------ Ausgangstext

Das schmerzt
Finanzwesen Die Deutsche Bank schreibt allein im zweiten Quartal 3,15 Milliarden Euro Verlust. Konzernchef Christian Sewing will das Institut radikal umbauen. Das kostet viel Geld
Frankfurt am Main Deutsche-BankChef Christian Sewing drückt beim radikalen Konzernumbau aufs Tempo und nimmt dafür einen noch höheren Milliardenverlust in Kauf. „Wir beginnen nicht erst mit der Transformation der Deutschen Bank – nach nur zwei Wochen sind wir schon mittendrin“, schrieb Sewing am Mittwoch in einem Mitarbeiterbrief. Die ersten Beschäftigten erhielten bereits ihre Kündigung. Wie viele Jobs von den insgesamt vom Abbau betroffenen rund 18 000 Vollzeitstellen weltweit auf dem Heimatmarkt gestrichen werden sollen, ist weiterhin offen.

------------
------ Bereitgestelltes Material

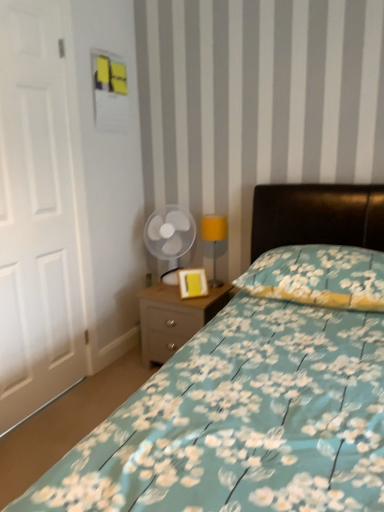
Describe the element at coordinates (36, 216) in the screenshot. I see `white matte door at left` at that location.

At what (x,y) coordinates should I click in order to perform the action: click on floral fabric bed at center. Please return your answer as a coordinate pair (x, y). Looking at the image, I should click on (316, 215).

Describe the element at coordinates (316, 215) in the screenshot. This screenshot has height=512, width=384. I see `floral fabric bed at center` at that location.

Locate an element on the screen. The height and width of the screenshot is (512, 384). transparent plastic fan at center is located at coordinates (170, 234).

Does point (318, 258) appear closer or farther from the camera than point (225, 221)?

Point (318, 258) is closer to the camera than point (225, 221).

Who is shorter, floral fabric pillow at center or yellow fabric lampshade at center?

With less height is floral fabric pillow at center.

Considering the relative sizes of floral fabric pillow at center and yellow fabric lampshade at center in the image provided, is floral fabric pillow at center smaller than yellow fabric lampshade at center?

No.

Is floral fabric pillow at center positioned far away from yellow fabric lampshade at center?

No.

From the picture: Is transparent plastic fan at center wider or thinner than floral fabric pillow at center?

Considering their sizes, transparent plastic fan at center looks slimmer than floral fabric pillow at center.

Relative to floral fabric pillow at center, is transparent plastic fan at center in front or behind?

In the image, transparent plastic fan at center appears behind floral fabric pillow at center.

From the image's perspective, which one is positioned lower, transparent plastic fan at center or floral fabric pillow at center?

floral fabric pillow at center.

Is transparent plastic fan at center surrounding floral fabric pillow at center?

No, floral fabric pillow at center is not a part of transparent plastic fan at center.

Is transparent plastic fan at center aimed at light wood/texture nightstand at lower center?

No, transparent plastic fan at center is not facing towards light wood/texture nightstand at lower center.

Find the location of a particular element. The width and height of the screenshot is (384, 512). nightstand below the transparent plastic fan at center (from the image's perspective) is located at coordinates (174, 318).

Could light wood/texture nightstand at lower center be considered to be inside transparent plastic fan at center?

No, transparent plastic fan at center does not contain light wood/texture nightstand at lower center.

Find the location of a particular element. The width and height of the screenshot is (384, 512). mechanical fan positioned vertically above the floral fabric pillow at center (from a real-world perspective) is located at coordinates (170, 234).

Considering the relative sizes of floral fabric pillow at center and transparent plastic fan at center in the image provided, is floral fabric pillow at center shorter than transparent plastic fan at center?

Yes, floral fabric pillow at center is shorter than transparent plastic fan at center.

Considering the sizes of objects floral fabric pillow at center and transparent plastic fan at center in the image provided, who is bigger, floral fabric pillow at center or transparent plastic fan at center?

floral fabric pillow at center.

Which of these two, light wood/texture nightstand at lower center or floral fabric bed at center, is smaller?

light wood/texture nightstand at lower center is smaller.

From the image's perspective, is light wood/texture nightstand at lower center above floral fabric bed at center?

No, from the image's perspective, light wood/texture nightstand at lower center is not above floral fabric bed at center.

Measure the distance from light wood/texture nightstand at lower center to floral fabric bed at center.

They are 15.94 inches apart.

How different are the orientations of light wood/texture nightstand at lower center and floral fabric bed at center in degrees?

light wood/texture nightstand at lower center and floral fabric bed at center are facing 3.47 degrees away from each other.

From the image's perspective, between white matte door at left and light wood/texture nightstand at lower center, who is located below?

From the image's view, light wood/texture nightstand at lower center is below.

From a real-world perspective, who is located lower, white matte door at left or light wood/texture nightstand at lower center?

light wood/texture nightstand at lower center, from a real-world perspective.

Which object is closer to the camera taking this photo, white matte door at left or light wood/texture nightstand at lower center?

white matte door at left is more forward.

Which of these two, floral fabric bed at center or transparent plastic fan at center, is thinner?

Thinner between the two is transparent plastic fan at center.

In terms of size, does floral fabric bed at center appear bigger or smaller than transparent plastic fan at center?

floral fabric bed at center is bigger than transparent plastic fan at center.

From a real-world perspective, does floral fabric bed at center sit lower than transparent plastic fan at center?

Actually, floral fabric bed at center is physically above transparent plastic fan at center in the real world.

Is floral fabric bed at center in front of or behind transparent plastic fan at center in the image?

Clearly, floral fabric bed at center is in front of transparent plastic fan at center.

You are a GUI agent. You are given a task and a screenshot of the screen. Output one action in this format:
    pyautogui.click(x=<x>, y=<y>)
    Task: Click on the table lamp that is under the floral fabric pillow at center (from a real-world perspective)
    This screenshot has width=384, height=512.
    Given the screenshot: What is the action you would take?
    pyautogui.click(x=214, y=238)

The width and height of the screenshot is (384, 512). I want to click on pillow in front of the transparent plastic fan at center, so (319, 276).

From the image, which object appears to be nearer to floral fabric pillow at center, yellow fabric lampshade at center or yellow matte picture frame at center?

yellow matte picture frame at center is closer to floral fabric pillow at center.

Based on their spatial positions, is floral fabric pillow at center or white matte door at left closer to floral fabric bed at center?

white matte door at left is positioned closer to the anchor floral fabric bed at center.

Which object lies nearer to the anchor point white matte door at left, floral fabric bed at center or yellow fabric lampshade at center?

floral fabric bed at center is positioned closer to the anchor white matte door at left.

Based on their spatial positions, is light wood/texture nightstand at lower center or yellow matte picture frame at center closer to yellow fabric lampshade at center?

Among the two, yellow matte picture frame at center is located nearer to yellow fabric lampshade at center.

When comparing their distances from white matte door at left, does yellow fabric lampshade at center or light wood/texture nightstand at lower center seem further?

yellow fabric lampshade at center is positioned further to the anchor white matte door at left.

Based on their spatial positions, is yellow fabric lampshade at center or yellow matte picture frame at center further from floral fabric bed at center?

Among the two, yellow fabric lampshade at center is located further to floral fabric bed at center.

From the image, which object appears to be farther from floral fabric pillow at center, floral fabric bed at center or yellow matte picture frame at center?

floral fabric bed at center is further to floral fabric pillow at center.

Which object lies further to the anchor point transparent plastic fan at center, yellow matte picture frame at center or light wood/texture nightstand at lower center?

Based on the image, light wood/texture nightstand at lower center appears to be further to transparent plastic fan at center.

The width and height of the screenshot is (384, 512). I want to click on picture frame between floral fabric pillow at center and transparent plastic fan at center along the z-axis, so coord(192,283).

At what (x,y) coordinates should I click in order to perform the action: click on nightstand between floral fabric pillow at center and transparent plastic fan at center from front to back. Please return your answer as a coordinate pair (x, y). The width and height of the screenshot is (384, 512). Looking at the image, I should click on (174, 318).

Find the location of a particular element. pillow located between floral fabric bed at center and transparent plastic fan at center in the depth direction is located at coordinates (319, 276).

This screenshot has height=512, width=384. I want to click on nightstand located between white matte door at left and yellow matte picture frame at center in the depth direction, so click(x=174, y=318).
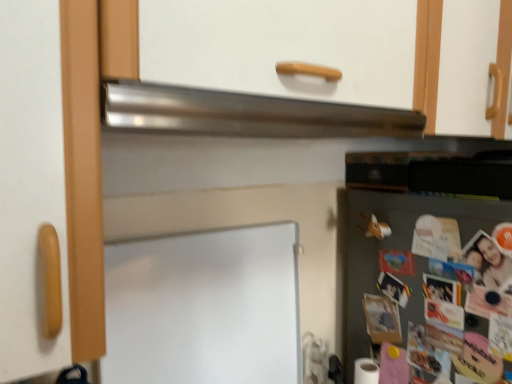
Describe the element at coordinates (246, 114) in the screenshot. I see `satin metallic exhaust hood at upper center` at that location.

Describe the element at coordinates (399, 252) in the screenshot. I see `green matte fridge at lower right` at that location.

Find the location of `satin metallic exhaust hood at upper center`. satin metallic exhaust hood at upper center is located at coordinates (246, 114).

From a real-world perspective, is white matte board at center over green matte fridge at lower right?

Correct, in the physical world, white matte board at center is higher than green matte fridge at lower right.

Would you say white matte board at center is inside or outside green matte fridge at lower right?

white matte board at center cannot be found inside green matte fridge at lower right.

Would you say white matte board at center is to the left or to the right of green matte fridge at lower right in the picture?

From the image, it's evident that white matte board at center is to the left of green matte fridge at lower right.

Is the depth of white matte board at center greater than that of green matte fridge at lower right?

No, white matte board at center is in front of green matte fridge at lower right.

At what (x,y) coordinates should I click in order to perform the action: click on fridge on the right of the satin metallic exhaust hood at upper center. Please return your answer as a coordinate pair (x, y). Image resolution: width=512 pixels, height=384 pixels. Looking at the image, I should click on (399, 252).

How distant is green matte fridge at lower right from satin metallic exhaust hood at upper center?

green matte fridge at lower right and satin metallic exhaust hood at upper center are 16.02 inches apart from each other.

Between point (351, 340) and point (141, 94), which one is positioned in front?

The point (141, 94) is in front.

In the image, is green matte fridge at lower right positioned in front of or behind satin metallic exhaust hood at upper center?

In the image, green matte fridge at lower right appears behind satin metallic exhaust hood at upper center.

From the image's perspective, is green matte fridge at lower right above or below white matte board at center?

green matte fridge at lower right is situated lower than white matte board at center in the image.

Is green matte fridge at lower right wider than white matte board at center?

Yes.

Locate an element on the screen. The image size is (512, 384). bulletin board to the left of green matte fridge at lower right is located at coordinates pyautogui.click(x=204, y=308).

Is green matte fridge at lower right inside the boundaries of white matte board at center, or outside?

The correct answer is: outside.

From the picture: From a real-world perspective, is white matte board at center positioned over satin metallic exhaust hood at upper center based on gravity?

Incorrect, from a real-world perspective, white matte board at center is lower than satin metallic exhaust hood at upper center.

Looking at this image, does white matte board at center appear on the left side of satin metallic exhaust hood at upper center?

Yes.

Considering the relative sizes of white matte board at center and satin metallic exhaust hood at upper center in the image provided, is white matte board at center taller than satin metallic exhaust hood at upper center?

Yes.

Where is `bulletin board lying on the left of satin metallic exhaust hood at upper center`? This screenshot has width=512, height=384. bulletin board lying on the left of satin metallic exhaust hood at upper center is located at coordinates (204, 308).

Based on the photo, is satin metallic exhaust hood at upper center taller or shorter than white matte board at center?

satin metallic exhaust hood at upper center is shorter than white matte board at center.

Is satin metallic exhaust hood at upper center bigger than white matte board at center?

No, satin metallic exhaust hood at upper center is not bigger than white matte board at center.

From the image's perspective, would you say satin metallic exhaust hood at upper center is shown under white matte board at center?

Actually, satin metallic exhaust hood at upper center appears above white matte board at center in the image.

How many degrees apart are the facing directions of satin metallic exhaust hood at upper center and white matte board at center?

The angle between the facing direction of satin metallic exhaust hood at upper center and the facing direction of white matte board at center is 1.79 degrees.

From a real-world perspective, between satin metallic exhaust hood at upper center and green matte fridge at lower right, who is vertically lower?

From a 3D spatial view, green matte fridge at lower right is below.

Is satin metallic exhaust hood at upper center wider than green matte fridge at lower right?

Incorrect, the width of satin metallic exhaust hood at upper center does not surpass that of green matte fridge at lower right.

Is satin metallic exhaust hood at upper center touching green matte fridge at lower right?

satin metallic exhaust hood at upper center and green matte fridge at lower right are clearly separated.

You are a GUI agent. You are given a task and a screenshot of the screen. Output one action in this format:
    pyautogui.click(x=<x>, y=<y>)
    Task: Click on the bulletin board above the green matte fridge at lower right (from a real-world perspective)
    
    Given the screenshot: What is the action you would take?
    pyautogui.click(x=204, y=308)

Where is `fridge behind the satin metallic exhaust hood at upper center`? The width and height of the screenshot is (512, 384). fridge behind the satin metallic exhaust hood at upper center is located at coordinates [x=399, y=252].

Based on the photo, from the image, which object appears to be farther from green matte fridge at lower right, satin metallic exhaust hood at upper center or white matte board at center?

Among the two, satin metallic exhaust hood at upper center is located further to green matte fridge at lower right.

From the image, which object appears to be nearer to white matte board at center, satin metallic exhaust hood at upper center or green matte fridge at lower right?

satin metallic exhaust hood at upper center lies closer to white matte board at center than the other object.

From the image, which object appears to be nearer to satin metallic exhaust hood at upper center, white matte board at center or green matte fridge at lower right?

white matte board at center is closer to satin metallic exhaust hood at upper center.

Considering their positions, is green matte fridge at lower right positioned closer to satin metallic exhaust hood at upper center than white matte board at center?

white matte board at center lies closer to satin metallic exhaust hood at upper center than the other object.

When comparing their distances from green matte fridge at lower right, does white matte board at center or satin metallic exhaust hood at upper center seem closer?

white matte board at center lies closer to green matte fridge at lower right than the other object.

In the scene shown: Looking at the image, which one is located closer to white matte board at center, green matte fridge at lower right or satin metallic exhaust hood at upper center?

satin metallic exhaust hood at upper center is positioned closer to the anchor white matte board at center.

Where is `exhaust hood situated between white matte board at center and green matte fridge at lower right from left to right`? The image size is (512, 384). exhaust hood situated between white matte board at center and green matte fridge at lower right from left to right is located at coordinates [x=246, y=114].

------------

* Aufgabenstellung
[1] Schreiben Sie den Abschnitt des Artikels über die Deutsche Bank zwischen „Das schmerzt“ und „ist weiterhin offen.“ einschließlich erneut ab und benennen Sie dabei „Mitarbeiterbrief“ in „Rundschreiben“ um.
[2] Entscheiden Sie, ob die folgenden Aussagen mit dem Artikel über die Deutsche Bank übereinstimmen, und belegen Sie jede Antwort mit den entscheidenden Worten des Artikels. (a) Im zweiten Quartal verzeichnete die Deutsche Bank einen Verlust von 3,15 Milliarden Euro. (b) Es steht bereits fest, wie viele Stellen auf dem Heimatmarkt wegfallen. (c) Bislang hat noch kein Beschäftigter eine Kündigung erhalten.
Die Einträge spielen hierfür keine Rolle.

* Lösungen
[1]
Das schmerzt
Finanzwesen Die Deutsche Bank schreibt allein im zweiten Quartal 3,15 Milliarden Euro Verlust. Konzernchef Christian Sewing will das Institut radikal umbauen. Das kostet viel Geld
Frankfurt am Main Deutsche-BankChef Christian Sewing drückt beim radikalen Konzernumbau aufs Tempo und nimmt dafür einen noch höheren Milliardenverlust in Kauf. „Wir beginnen nicht erst mit der Transformation der Deutschen Bank – nach nur zwei Wochen sind wir schon mittendrin“, schrieb Sewing am Mittwoch in einem Rundschreiben. Die ersten Beschäftigten erhielten bereits ihre Kündigung. Wie viele Jobs von den insgesamt vom Abbau betroffenen rund 18 000 Vollzeitstellen weltweit auf dem Heimatmarkt gestrichen werden sollen, ist weiterhin offen.

[2]
(a) Ja: „Die Deutsche Bank schreibt allein im zweiten Quartal 3,15 Milliarden Euro Verlust.“
(b) Nein: „Wie viele Jobs von den insgesamt vom Abbau betroffenen rund 18 000 Vollzeitstellen weltweit auf dem Heimatmarkt gestrichen werden sollen, ist weiterhin offen.“
(c) Nein: „Die ersten Beschäftigten erhielten bereits ihre Kündigung.“